The commonest drug in use for this purpose in Malta is Warfarin. This drug requires regular blood monitoring in order to achieve best results. The usual way was to take a venous blood sample and send this to the laboratory for testing.
A more novel way is to use a point of care (POC), handheld machine which allows to do the same blood test using a droplet of blood from a finger prick applied to a test strip (similar to blood sugar monitoring). The latter service was first introduced in Malta in 2014 with the inspiration and leadership of Dr Christopher Barbara, Chairperson of Pathology at Mater Dei Hospital, the support from the Ministry of Health and the toil of the Point of Care testing team through Ms Stephanie Meli who led the training at 9 Health Centres dotted around Malta and Gozo.
The implementation of this project was no mean feat since it required a lot of specialised IT input. Once adopted, it required validation. The latter was carried out by Dr Nicoletta Riva as part of her PhD studies within the Department of Pathology, Faculty of Medicine & Surgery, University of Malta, under the supervision of Prof. Alex Gatt.

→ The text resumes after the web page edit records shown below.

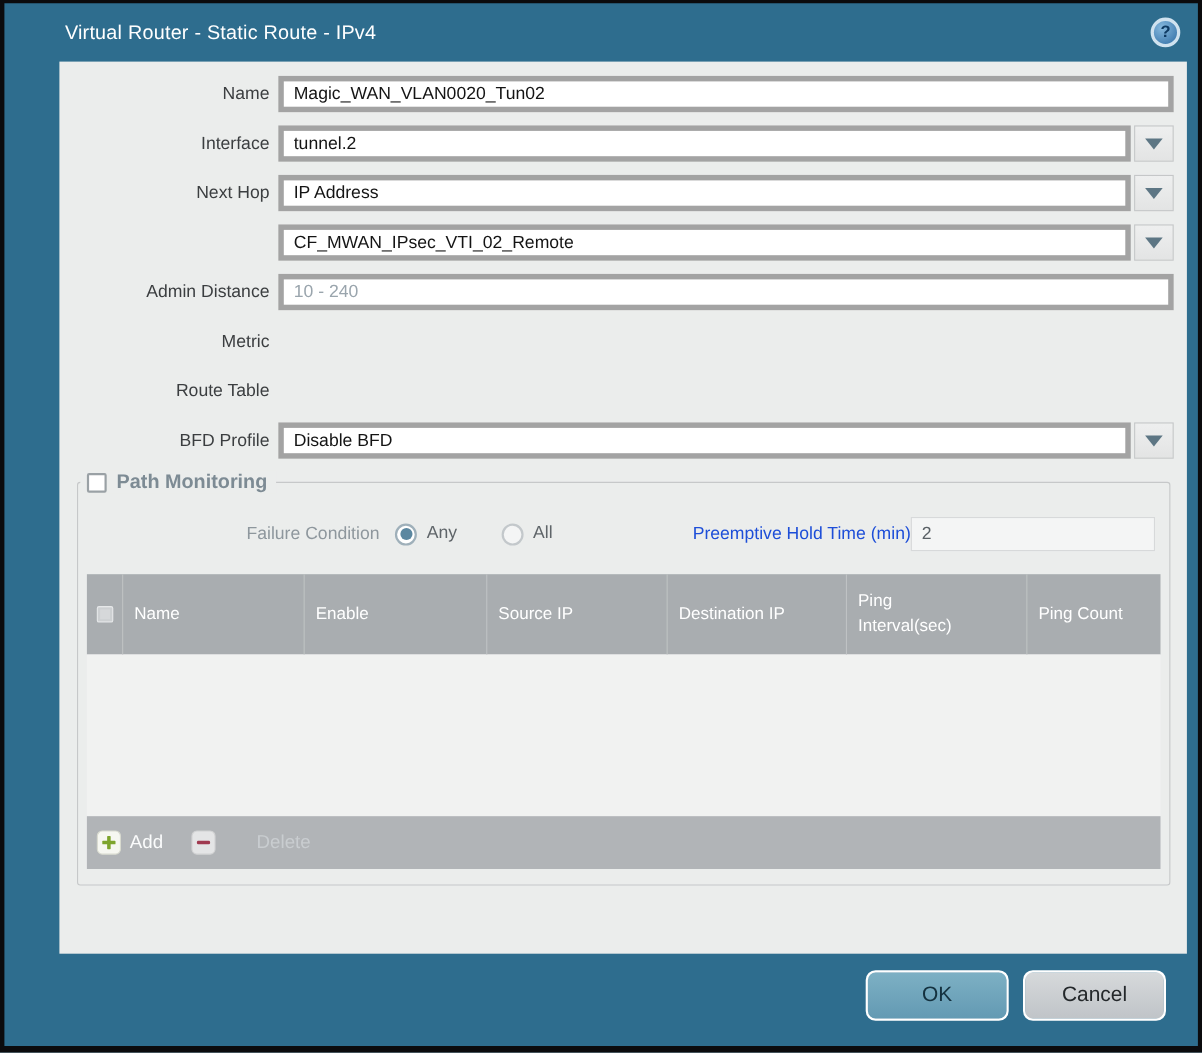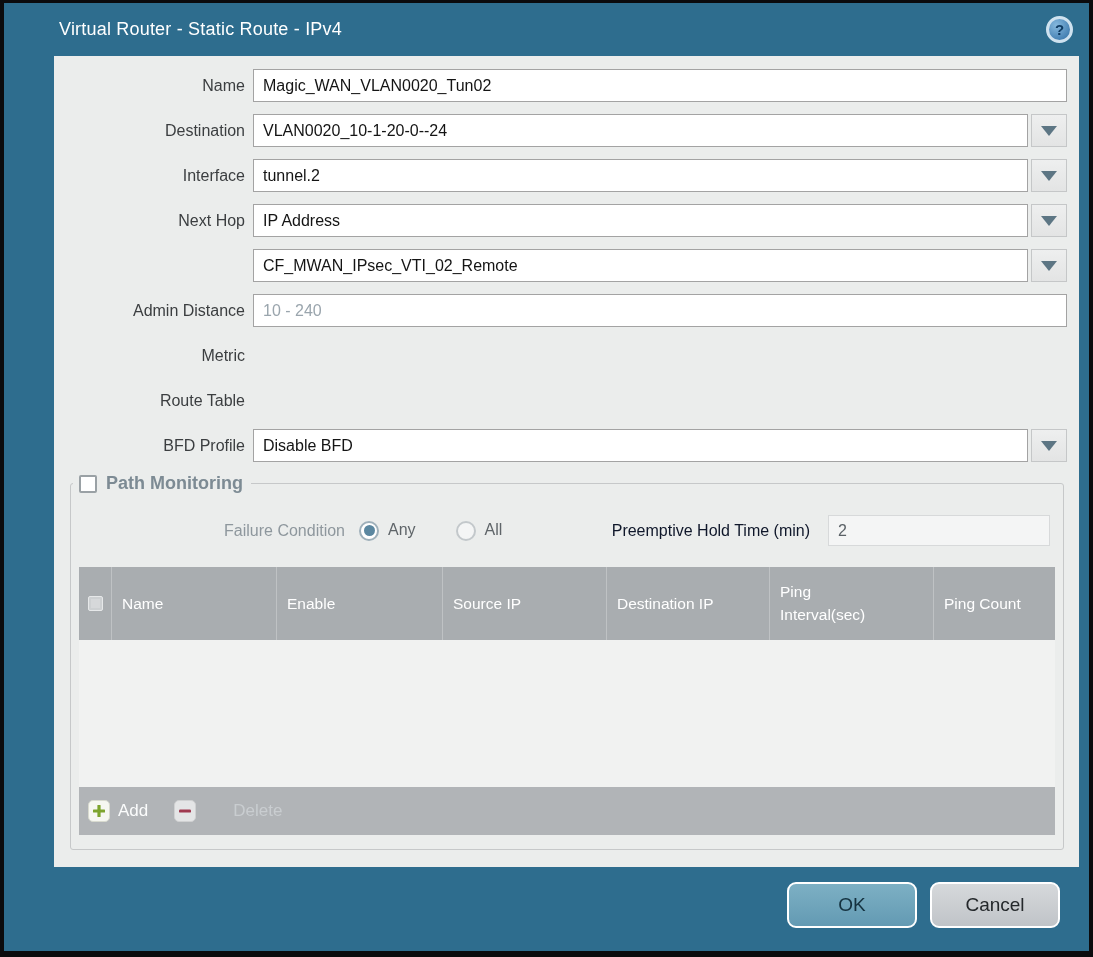--- a/index.html
+++ b/index.html
@@ -41,21 +41,21 @@
 
   .form-row { display: flex; align-items: center; height: 33px; margin-bottom: 12px; }
   .form-label {
     width: 191px; flex: 0 0 191px;
     text-align: right; padding-right: 0;
     color: #3b3e40; font-size: 16px;
   }
   .field-wrap { flex: 1; display: flex; height: 33px; margin-left: 8px; margin-right: 12px; }
   .text-input {
     flex: 1; height: 33px; min-width: 0;
-    border: 1px solid #a3a3a3; background: #ffffff;
+    border: 5px solid #a3a3a3; background: #ffffff;
     font-family: "Liberation Sans", sans-serif;
     font-size: 16px; color: #141414; padding: 0 9px;
     outline: none;
   }
   .text-input::placeholder { color: #9aa5ad; opacity: 1; }
   .combo-btn {
     flex: 0 0 36px; width: 36px; height: 33px; margin-left: 3px;
     border: 1px solid #c5c7c8;
     background: linear-gradient(#eeefef, #e3e4e4);
     display: flex; align-items: center; justify-content: center;
@@ -95,21 +95,21 @@
   .radio-circle {
     width: 20px; height: 20px; border-radius: 50%;
     border: 2px solid #c3c8cb; background: #f4f5f5;
     display: flex; align-items: center; justify-content: center;
     cursor: pointer;
   }
   .radio-circle.selected { border-color: #9fb0ba; background: #ffffff; }
   .radio-circle.selected .dot { width: 11px; height: 11px; border-radius: 50%; background: #5b87a0; }
   .radio-label { color: #5f6569; font-size: 16px; }
   .fc-spacer { flex: 1; }
-  .preempt-label { color: #0f172a; font-size: 16px; text-align: right; margin-right: 18px; }
+  .preempt-label { color: #1d4ed8; font-size: 16px; text-align: right; margin-right: 0; }
   .preempt-input {
     width: 222px; height: 31px; margin-right: 5px;
     border: 1px solid #d7d9da; background: #f4f5f5;
     color: #5a6166; font-size: 16px; padding: 0 9px;
     font-family: "Liberation Sans", sans-serif;
     outline: none;
   }
 
   
   .pm-table { margin-top: 20px; }
@@ -178,29 +178,20 @@
 
   <div class="content">
 
     <div class="form-row">
       <div class="form-label">Name</div>
       <div class="field-wrap">
         <input class="text-input" type="text" value="Magic_WAN_VLAN0020_Tun02" style="">
       </div>
     </div>
 
-    <div class="form-row">
-      <div class="form-label">Destination</div>
-      <div class="field-wrap">
-        <input class="text-input" type="text" value="VLAN0020_10-1-20-0--24" style="">
-        <div class="combo-btn">
-          <div class="combo-arrow"></div>
-        </div>
-      </div>
-    </div>
 
     <div class="form-row">
       <div class="form-label">Interface</div>
       <div class="field-wrap">
         <input class="text-input" type="text" value="tunnel.2" style="">
         <div class="combo-btn">
           <div class="combo-arrow"></div>
         </div>
       </div>
     </div>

Through a collaboration with the Coagulation Laboratory at Mater Dei Hospital, Dr Riva first started by proving that the results obtained by the newer system were at least as good as the current laboratory standard.
In the paper published in the International Journal of Laboratory Haematology, she demonstrated that this is not only the case but that it could be that the POC method might be slightly more accurate. She then looked at whether the patients using these new clinics were satisfied with the service provided. However, at that point in time, there weren’t any anticoagulation Quality of Life (QOL) tools validated in the Maltese language. Dr Riva validated 2 questionnaires (ie the PACT-Q and the DASS) by interviewing patients both in English and Maltese. This work was published in Psychology Research and Behavior Management and Patient Preference and Adherence journals.
With the tools validated, Dr Riva used these questionnaires to verify the QOL of the local POC population when compared to the standard laboratory testing method. Her results showed that people attending these POC clinics suffer less hassles and burdens of care than others attending the hospital Anticoagulation Clinic. This work has been accepted for publication in Blood Transfusion journal.
This project has also yielded important collaborations with various foreign institutions, namely the University of Sheffield through Prof Michael Makris where Dr Riva performed some of her laboratory work, the University of Insubria through the collaboration with Prof Walter Ageno and also the University of Leeds through Prof. Robert Ariens.
Dr Riva’s work has been presented at various international and national conferences. More importantly her work has proven that a new service introduced for more than 1.5% of the Maltese population is both accurate and well received by the clients themselves!